Medicine is meant to be about healing the sick. It's only medicine if that's what it does. Otherwise it's shilling.

Anyway, enough of this. Out to hang the washing (under the light of the autumn full moon) and get a grip on the anti-arrhythmics - very unfutile drugs we give when your heart is beating incorrectly that can cause your heart to beat incorrectly.

Thanks for listening,
John

*Civilisation II. Owes me months of my life.

Sunday, April 01, 2007

Ox-bow

Hail,

Long time no post, and it may possibly be that way for a while.

Don't know. The mood's not one hundred percent. And while that doesn't mean I'll be grabbing my hanky and rushing off into a corner just yet, it does mean that my writing (and reading) may be less frequent than hoped. So sorry about that.

The thing is, some of what I'm feeling is not endogenous depression. I feel tired, for example, but I am working close on a fifty hour week, in two jobs, one of which is new and bloody challenging and the other of which is challenging in a different kind of way. Plus I am studying for the primary exam in September, which is taking up a fair swathe of my spare time.

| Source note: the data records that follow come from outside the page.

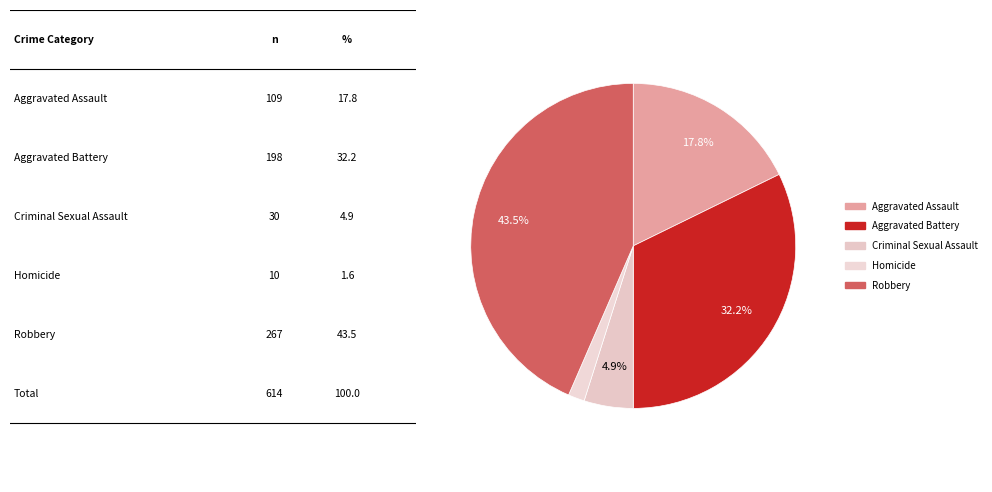

How many segments does this pie chart have?

5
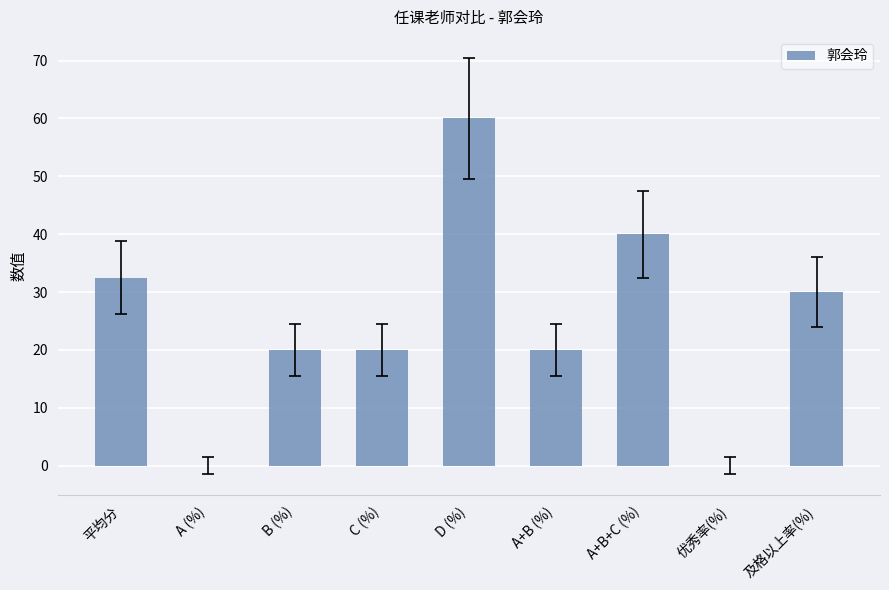

Where does the data first go above 20?

平均分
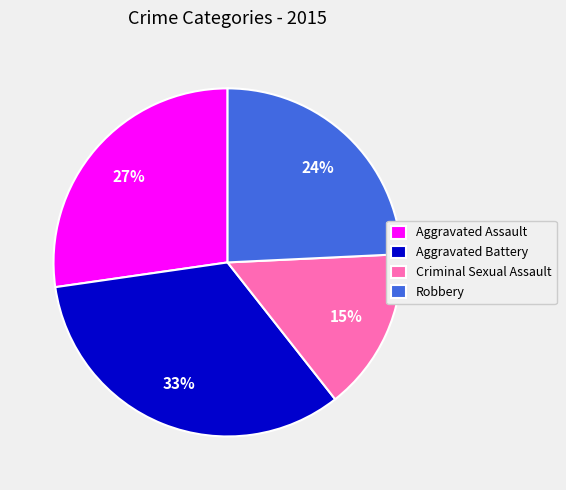

Which slice is the largest?

Aggravated Battery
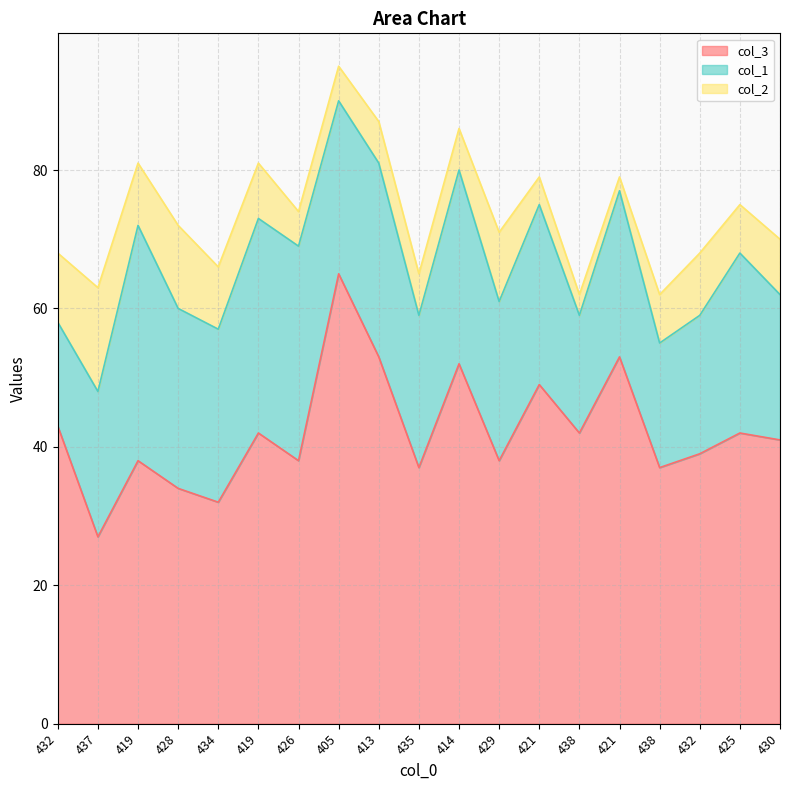

At which category does col_2 reach its first local valley?

419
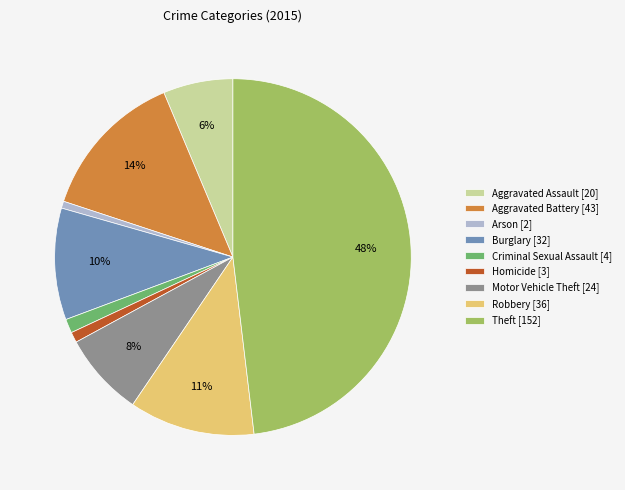

How many segments does this pie chart have?

9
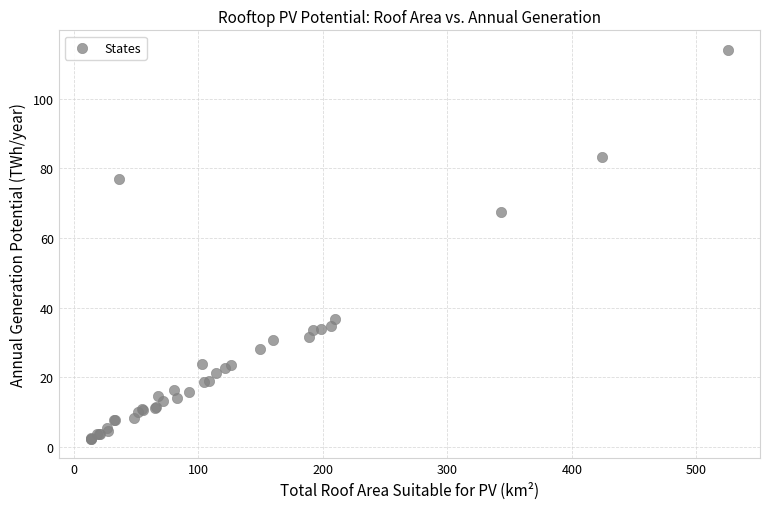

What Y value in the scatter plot is closest to 58?

67.3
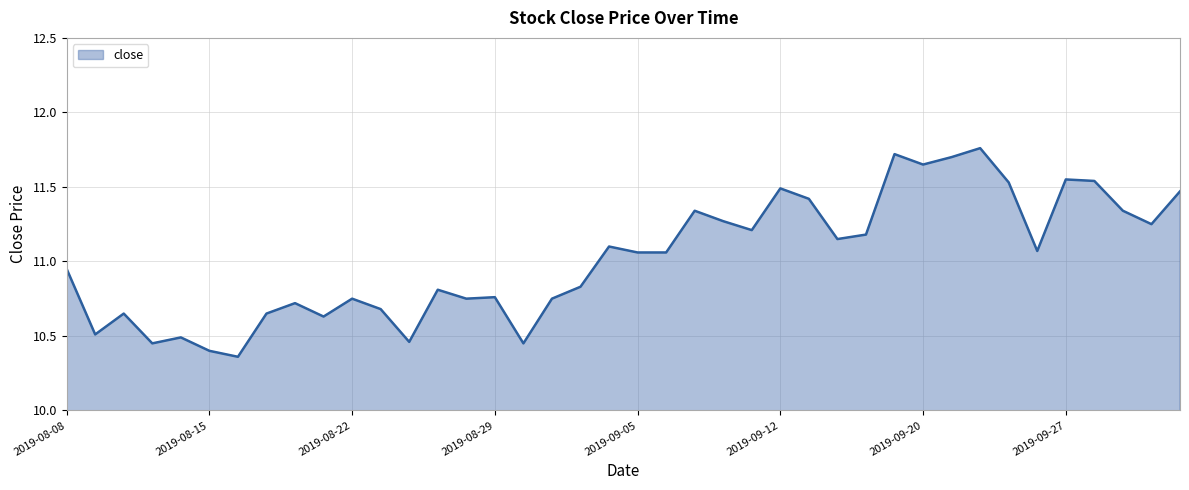

What is the difference between the maximum and minimum values?

1.4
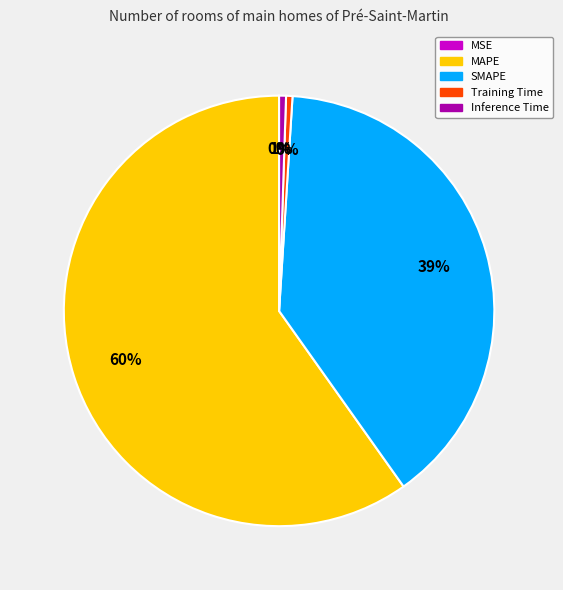

Is it true that Training Time is 0% of the pie?

True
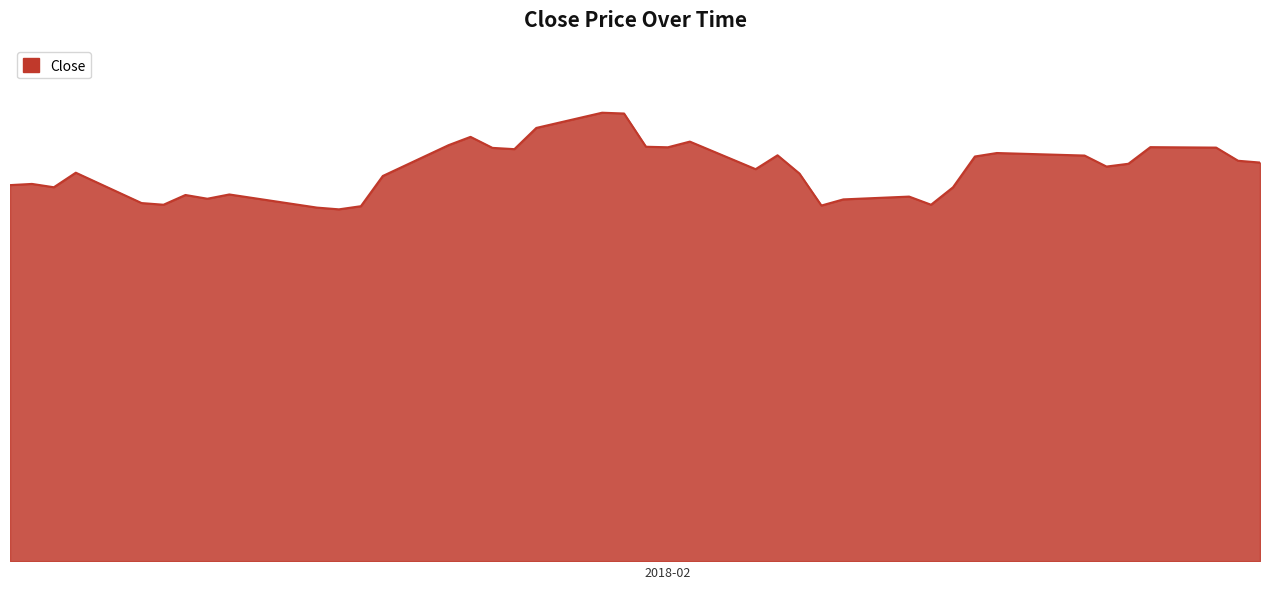

Reading left to right, list all the values displayed in this chart.

56.3	56.5	56.0	58.2	53.7	53.4	54.9	54.3	55.0	53.0	52.7	53.2	57.7	62.3	63.6	61.9	61.7	64.9	67.2	67.1	62.1	62.0	62.9	58.7	60.8	58.1	53.3	54.2	54.6	53.4	56.0	60.6	61.2	60.8	59.1	59.5	62.0	62.0	60.0	59.7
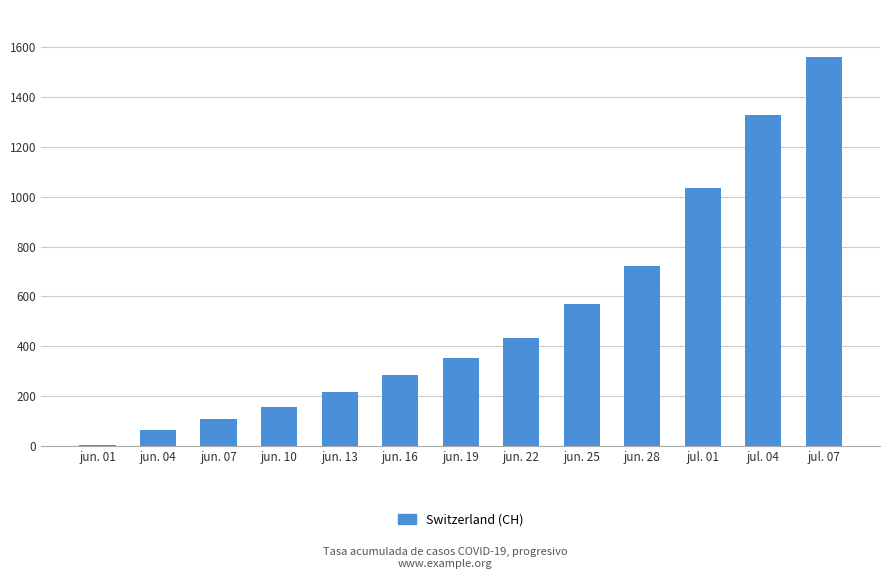

Where is the data nearest to the value 783?

jun. 28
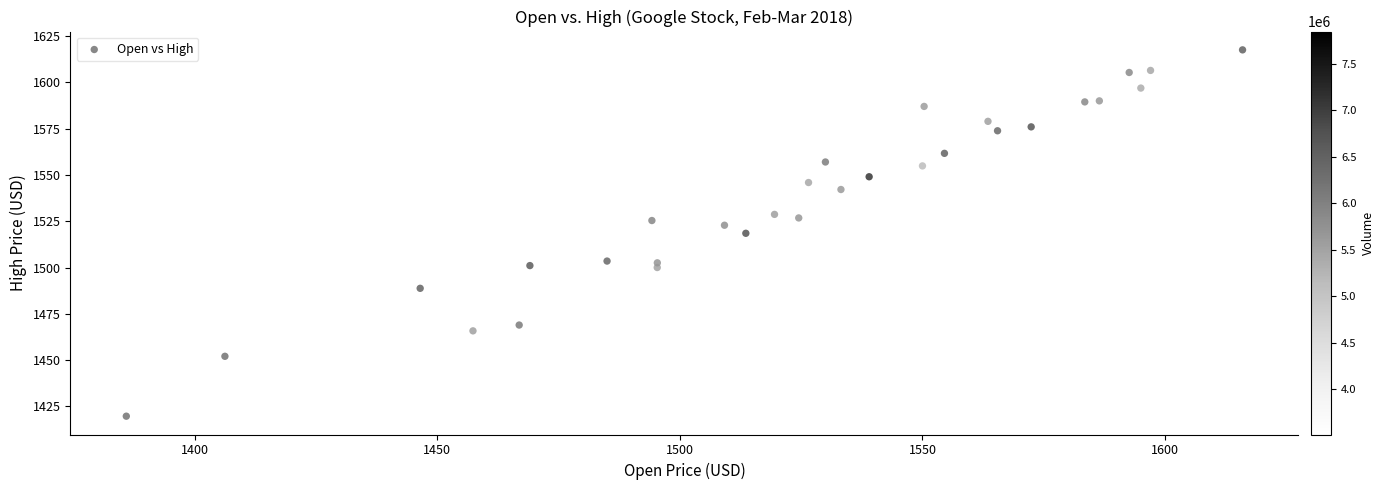

What is the range of Y values (max minus min)?

197.8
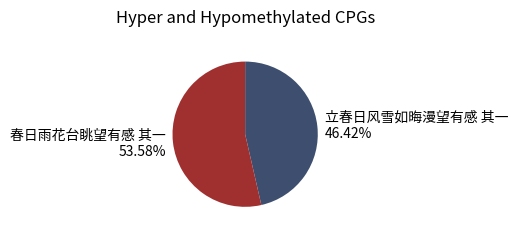

Which category has the smallest portion of the pie?

立春日风雪如晦漫望有感 其一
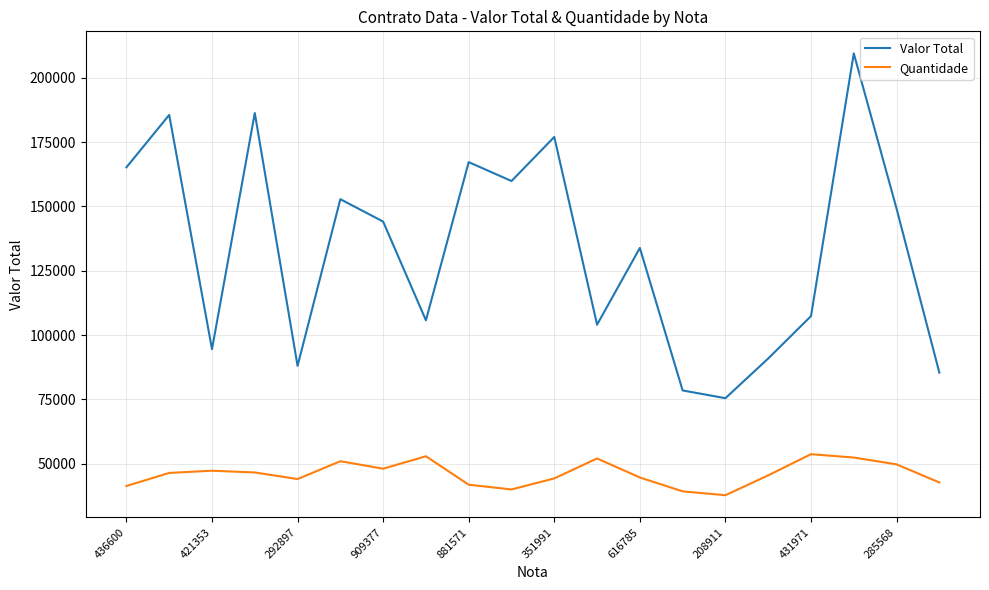

List the series in order of their overall mean, lowest first.

Quantidade, Valor Total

The study is also a bit anxiogenic - everytime I sit down to study this little voice starts murmuring in my head about how I'm never going to be any good at this. It does go after a while, because studying is calming in a way. But there is the issue of why I am putting myself through this when others, perhaps wiser than myself, have left all that behind them.

Lest anyone be concerned, when I said "a little voice murmuring" I was speaking metaphorically. I remember hearing a cricket commentator once talking about the batting performance of Australia's captain and he said "And Ricky Ponting is on fire! He is literally on fire!".

Anyhow. Luckily the medications I am on at the moment are the less nasty kind. I once came up with this measure called the FI or Futility Index of a medication. The Futility Index is a measure of how much overlap there was between the side effects of a medication and the symptoms of the disease it was meant to treat. Antidepressants (that make you fat and sexless) being prescribed for depression (which makes you fat and sexless) - that kind of thing. The tricyclics have a fairly high FI - both the medication and the condition they are prescribed to treat make it easy to kill yourself, for example.

Anyhow. A link to a truly hideous story on Salon - and a thought-provoking albeit preachy and poorly thought out one on Slate.

More stuff, and hopefully less whiney, in a few days.

Thanks for listening,

John

PS - Ox-bows, by the way, are those left-behind pools of water that are formed when a river gets too slow and meandering to carry all its water to the sea.